Bu arada yazının başlığıyla ilgili bir şey söylemedim henüz. Fringe'deki David Robert Jones'un gözlerinden bahsetmiyorum, bizim David'in gözlerinden bahsediyorum (nereden "bizim" oluyorsa allahın David Bowie'si). Biraz önce yeniden dikkatimi celbetti, adamın bir gözü gayet normalken, diğeri safi gözbebeğinden oluşuyor. Nedeni henüz bir veletken ettiği bir kavgaymış, evet kız meselesi.
"14 yaşımdayken bir kıza âşık oldum. Deliriyordum onun için. Tek problem, en iyi arkadaşımın da ona karşı boş olmamasıydı, ama kazanan ben oldum," diyor Bowie, biyografisini yazan Mark Spitz'e. "O arkadaşım daha kıza nasıl yaklaşacağı hakkında düşünedururken, ben harekete geçtim. Ertesi gün ona nasıl bir kazanova olduğumu anlatırken birdenbire acayip sinirlendi. Bana bir yumruk aşk eyledi."
Fakat Bowie'nin o dönemki en iyi arkadaşı ve sonra "en iyi" düşmanı George Underwood, olayı biraz daha farklı aktarıyor: "İkimiz de o kızla çıkmak istiyorduk ve onunla bir randevu ayarlayacak kadar şanslı olan bendim. Randevu gününde David kapıma geldi ve kızın randevuyu iptal etmek zorunda kaldığını söyledi. Ben de gitmedim; ama sonra anladım ki bütün bu hikâyeyi uydurmuş! Kız beni bir saat boyunca orada beklemiş. Tam bir piçlikti David'in yaptığı, ben de ona çok feci kızdım. Haliyle bu da bir kavgaya dönüştü. Kavga sırasında tırnağım gözünün içine giriverdi işte."

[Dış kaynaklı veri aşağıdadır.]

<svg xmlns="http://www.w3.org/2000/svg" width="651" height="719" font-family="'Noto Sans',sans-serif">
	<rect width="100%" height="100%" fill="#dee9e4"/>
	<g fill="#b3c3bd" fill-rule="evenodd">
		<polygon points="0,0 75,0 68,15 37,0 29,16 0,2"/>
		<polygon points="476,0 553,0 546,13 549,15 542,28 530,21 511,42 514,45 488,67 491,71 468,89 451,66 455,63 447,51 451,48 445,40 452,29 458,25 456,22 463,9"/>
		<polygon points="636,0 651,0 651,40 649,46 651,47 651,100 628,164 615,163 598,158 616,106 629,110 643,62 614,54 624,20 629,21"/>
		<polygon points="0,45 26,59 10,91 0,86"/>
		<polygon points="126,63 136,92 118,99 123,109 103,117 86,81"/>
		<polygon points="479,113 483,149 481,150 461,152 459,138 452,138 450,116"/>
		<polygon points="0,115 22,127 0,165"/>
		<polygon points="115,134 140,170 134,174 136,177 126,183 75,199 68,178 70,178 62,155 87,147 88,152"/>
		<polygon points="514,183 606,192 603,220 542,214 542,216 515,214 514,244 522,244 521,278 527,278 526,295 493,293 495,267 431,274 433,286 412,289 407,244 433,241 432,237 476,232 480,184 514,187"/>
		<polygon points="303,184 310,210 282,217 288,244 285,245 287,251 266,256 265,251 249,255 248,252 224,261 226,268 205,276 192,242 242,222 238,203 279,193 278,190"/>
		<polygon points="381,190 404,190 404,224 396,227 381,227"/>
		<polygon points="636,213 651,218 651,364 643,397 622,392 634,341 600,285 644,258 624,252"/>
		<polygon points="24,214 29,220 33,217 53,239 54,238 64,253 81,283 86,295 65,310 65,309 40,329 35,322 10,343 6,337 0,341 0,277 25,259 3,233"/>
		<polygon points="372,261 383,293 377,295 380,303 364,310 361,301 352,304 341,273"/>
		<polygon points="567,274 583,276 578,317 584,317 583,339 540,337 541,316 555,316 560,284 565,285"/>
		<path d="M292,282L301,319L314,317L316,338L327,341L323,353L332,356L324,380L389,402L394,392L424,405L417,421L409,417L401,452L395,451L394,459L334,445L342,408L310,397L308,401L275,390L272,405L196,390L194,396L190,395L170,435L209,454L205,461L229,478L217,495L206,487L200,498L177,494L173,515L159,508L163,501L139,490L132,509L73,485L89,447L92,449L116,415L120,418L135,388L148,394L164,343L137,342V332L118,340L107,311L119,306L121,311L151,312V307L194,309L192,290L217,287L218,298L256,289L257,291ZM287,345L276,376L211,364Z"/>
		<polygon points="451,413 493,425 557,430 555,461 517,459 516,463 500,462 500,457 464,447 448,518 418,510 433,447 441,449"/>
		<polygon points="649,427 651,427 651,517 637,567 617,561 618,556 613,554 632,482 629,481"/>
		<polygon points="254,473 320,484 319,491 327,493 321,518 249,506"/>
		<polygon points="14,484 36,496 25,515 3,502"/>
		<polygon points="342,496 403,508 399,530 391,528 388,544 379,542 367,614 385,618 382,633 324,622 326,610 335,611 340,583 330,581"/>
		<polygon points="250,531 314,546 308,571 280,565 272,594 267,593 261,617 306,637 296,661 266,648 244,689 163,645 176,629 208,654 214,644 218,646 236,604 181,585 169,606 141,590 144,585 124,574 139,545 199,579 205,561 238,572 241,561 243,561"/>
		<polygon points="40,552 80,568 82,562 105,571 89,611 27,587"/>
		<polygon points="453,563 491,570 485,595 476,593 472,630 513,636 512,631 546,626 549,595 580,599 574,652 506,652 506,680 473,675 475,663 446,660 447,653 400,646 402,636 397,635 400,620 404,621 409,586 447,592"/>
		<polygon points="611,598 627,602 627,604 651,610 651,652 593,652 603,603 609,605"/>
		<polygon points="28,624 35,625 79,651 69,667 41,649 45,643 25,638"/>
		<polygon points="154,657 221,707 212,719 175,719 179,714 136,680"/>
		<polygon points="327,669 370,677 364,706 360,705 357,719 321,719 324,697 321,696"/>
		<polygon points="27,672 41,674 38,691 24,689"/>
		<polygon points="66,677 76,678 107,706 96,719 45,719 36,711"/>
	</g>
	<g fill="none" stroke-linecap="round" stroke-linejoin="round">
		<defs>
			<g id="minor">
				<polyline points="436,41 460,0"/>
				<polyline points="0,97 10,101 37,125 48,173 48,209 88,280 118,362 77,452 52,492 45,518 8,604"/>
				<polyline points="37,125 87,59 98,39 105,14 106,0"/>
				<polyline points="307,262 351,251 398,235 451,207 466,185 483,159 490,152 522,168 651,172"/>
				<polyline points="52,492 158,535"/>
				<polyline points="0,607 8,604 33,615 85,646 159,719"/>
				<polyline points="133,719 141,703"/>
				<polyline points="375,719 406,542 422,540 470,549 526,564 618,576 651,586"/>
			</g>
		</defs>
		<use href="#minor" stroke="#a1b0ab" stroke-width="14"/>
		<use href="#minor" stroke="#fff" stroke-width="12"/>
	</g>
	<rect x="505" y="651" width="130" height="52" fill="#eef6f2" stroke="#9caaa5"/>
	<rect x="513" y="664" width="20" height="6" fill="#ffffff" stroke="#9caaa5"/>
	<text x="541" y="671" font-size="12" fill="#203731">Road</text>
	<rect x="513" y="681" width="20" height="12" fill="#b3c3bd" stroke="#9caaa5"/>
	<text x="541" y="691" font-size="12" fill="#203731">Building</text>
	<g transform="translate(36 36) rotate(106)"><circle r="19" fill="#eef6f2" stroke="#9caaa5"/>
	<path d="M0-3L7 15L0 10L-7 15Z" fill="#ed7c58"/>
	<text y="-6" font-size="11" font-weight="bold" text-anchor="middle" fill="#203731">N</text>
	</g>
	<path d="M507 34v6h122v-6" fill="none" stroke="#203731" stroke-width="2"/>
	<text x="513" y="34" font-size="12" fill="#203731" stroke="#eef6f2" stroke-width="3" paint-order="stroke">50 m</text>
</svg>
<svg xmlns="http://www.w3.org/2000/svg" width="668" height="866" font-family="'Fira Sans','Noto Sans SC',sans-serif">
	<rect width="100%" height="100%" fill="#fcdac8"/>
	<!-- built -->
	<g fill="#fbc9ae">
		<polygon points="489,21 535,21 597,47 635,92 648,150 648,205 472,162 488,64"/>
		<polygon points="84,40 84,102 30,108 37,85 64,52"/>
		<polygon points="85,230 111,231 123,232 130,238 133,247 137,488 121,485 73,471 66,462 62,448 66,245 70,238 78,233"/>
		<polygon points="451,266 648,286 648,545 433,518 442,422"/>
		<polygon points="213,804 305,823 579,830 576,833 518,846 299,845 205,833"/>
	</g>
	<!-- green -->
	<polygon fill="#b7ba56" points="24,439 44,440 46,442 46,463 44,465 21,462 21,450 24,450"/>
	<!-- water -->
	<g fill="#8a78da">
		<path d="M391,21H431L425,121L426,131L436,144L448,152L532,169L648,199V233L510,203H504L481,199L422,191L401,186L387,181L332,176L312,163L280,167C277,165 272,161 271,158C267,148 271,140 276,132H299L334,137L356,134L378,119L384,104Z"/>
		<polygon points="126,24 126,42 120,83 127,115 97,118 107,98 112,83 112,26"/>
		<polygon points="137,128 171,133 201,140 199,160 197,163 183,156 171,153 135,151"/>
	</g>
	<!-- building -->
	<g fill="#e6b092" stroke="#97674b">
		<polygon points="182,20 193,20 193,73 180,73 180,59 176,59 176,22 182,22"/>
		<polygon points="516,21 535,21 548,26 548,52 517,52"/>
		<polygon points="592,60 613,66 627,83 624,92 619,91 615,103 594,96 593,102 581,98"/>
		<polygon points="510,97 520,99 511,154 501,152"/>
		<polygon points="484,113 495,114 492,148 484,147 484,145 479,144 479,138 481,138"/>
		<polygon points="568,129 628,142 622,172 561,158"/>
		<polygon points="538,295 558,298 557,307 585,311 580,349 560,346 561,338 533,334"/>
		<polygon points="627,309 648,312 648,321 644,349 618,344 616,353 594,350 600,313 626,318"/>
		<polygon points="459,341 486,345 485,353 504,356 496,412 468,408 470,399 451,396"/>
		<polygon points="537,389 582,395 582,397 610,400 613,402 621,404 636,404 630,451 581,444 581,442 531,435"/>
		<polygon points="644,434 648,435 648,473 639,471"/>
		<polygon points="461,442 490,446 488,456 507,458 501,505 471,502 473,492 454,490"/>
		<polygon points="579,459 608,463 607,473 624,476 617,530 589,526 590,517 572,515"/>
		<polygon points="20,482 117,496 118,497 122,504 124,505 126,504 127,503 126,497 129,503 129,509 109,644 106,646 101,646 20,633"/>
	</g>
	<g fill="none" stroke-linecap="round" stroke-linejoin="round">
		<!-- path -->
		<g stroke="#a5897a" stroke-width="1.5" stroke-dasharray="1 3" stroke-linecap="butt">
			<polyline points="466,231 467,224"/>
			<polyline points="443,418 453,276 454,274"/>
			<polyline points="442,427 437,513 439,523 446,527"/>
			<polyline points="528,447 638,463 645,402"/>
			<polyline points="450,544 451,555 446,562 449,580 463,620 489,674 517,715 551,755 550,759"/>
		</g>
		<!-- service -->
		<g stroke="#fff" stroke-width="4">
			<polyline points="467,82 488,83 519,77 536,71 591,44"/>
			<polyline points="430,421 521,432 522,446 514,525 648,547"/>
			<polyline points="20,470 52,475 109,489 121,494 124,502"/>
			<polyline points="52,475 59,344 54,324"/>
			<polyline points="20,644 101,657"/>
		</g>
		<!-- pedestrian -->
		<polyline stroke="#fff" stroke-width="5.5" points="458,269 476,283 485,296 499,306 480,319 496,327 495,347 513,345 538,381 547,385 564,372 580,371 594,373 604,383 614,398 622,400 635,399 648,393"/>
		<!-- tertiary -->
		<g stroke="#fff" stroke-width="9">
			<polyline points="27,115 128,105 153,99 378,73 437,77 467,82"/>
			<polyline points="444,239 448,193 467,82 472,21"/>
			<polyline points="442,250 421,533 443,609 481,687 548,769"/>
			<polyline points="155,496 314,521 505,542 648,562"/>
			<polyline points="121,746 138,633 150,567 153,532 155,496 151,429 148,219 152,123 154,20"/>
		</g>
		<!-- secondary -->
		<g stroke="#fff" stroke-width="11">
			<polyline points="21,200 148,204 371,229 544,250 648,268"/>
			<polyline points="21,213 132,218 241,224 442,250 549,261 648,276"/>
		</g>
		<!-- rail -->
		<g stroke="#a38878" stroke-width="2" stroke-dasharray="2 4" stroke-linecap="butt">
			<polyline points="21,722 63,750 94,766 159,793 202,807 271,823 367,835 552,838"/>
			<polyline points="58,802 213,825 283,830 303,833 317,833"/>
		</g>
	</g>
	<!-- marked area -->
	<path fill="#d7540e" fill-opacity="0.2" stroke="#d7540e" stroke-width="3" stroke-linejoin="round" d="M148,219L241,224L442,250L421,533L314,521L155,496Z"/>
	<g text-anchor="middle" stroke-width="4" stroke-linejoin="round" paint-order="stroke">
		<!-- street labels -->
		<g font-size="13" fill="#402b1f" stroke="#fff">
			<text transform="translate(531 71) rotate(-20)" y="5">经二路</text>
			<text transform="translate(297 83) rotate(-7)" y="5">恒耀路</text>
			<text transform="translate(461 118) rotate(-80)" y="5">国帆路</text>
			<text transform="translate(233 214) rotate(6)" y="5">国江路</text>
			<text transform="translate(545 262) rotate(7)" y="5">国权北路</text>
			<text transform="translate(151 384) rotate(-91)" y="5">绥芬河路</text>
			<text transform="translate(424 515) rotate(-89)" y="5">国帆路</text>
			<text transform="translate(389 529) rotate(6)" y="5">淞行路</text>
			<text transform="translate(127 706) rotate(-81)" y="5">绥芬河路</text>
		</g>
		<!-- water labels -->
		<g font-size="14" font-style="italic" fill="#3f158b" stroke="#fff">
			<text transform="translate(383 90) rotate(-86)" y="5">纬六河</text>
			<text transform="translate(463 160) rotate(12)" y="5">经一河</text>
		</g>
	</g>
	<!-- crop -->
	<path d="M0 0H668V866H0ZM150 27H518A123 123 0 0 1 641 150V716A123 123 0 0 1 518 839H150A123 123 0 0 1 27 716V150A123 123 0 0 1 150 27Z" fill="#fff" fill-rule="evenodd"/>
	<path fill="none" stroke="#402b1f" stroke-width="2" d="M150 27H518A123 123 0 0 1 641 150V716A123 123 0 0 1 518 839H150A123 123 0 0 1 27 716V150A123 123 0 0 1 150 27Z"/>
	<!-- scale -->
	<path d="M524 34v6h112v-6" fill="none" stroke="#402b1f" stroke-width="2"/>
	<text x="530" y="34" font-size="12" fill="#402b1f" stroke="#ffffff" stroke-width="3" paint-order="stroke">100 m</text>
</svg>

Olaydan sonra Bowie'nin sol gözündeki sfinkter kası ("büzgen kas" da deniyormuş, gözbebeklerinin ışığa göre büyüyüp küçülmesini sağlayan kas) yırtılmış ve birkaç ameliyat yapılmış. Bu ameliyatlardan sonra görüşü normal haline dönmüşse de, sol gözbebeği hep kocaman kocaman kalmaya mahkûm olmuş. İyi de olmuş hacı, adamın tuhaflığını perçinliyor işte.
1 yorum:
Etkileyici, eğlenceli ve bilgilendirici bir yazı olmuş. Artı David haketmiş, bana arkadaşının söyledikleri daha bir doğruymuş gibi geldi. buyuk piçlik donmus orada, evet.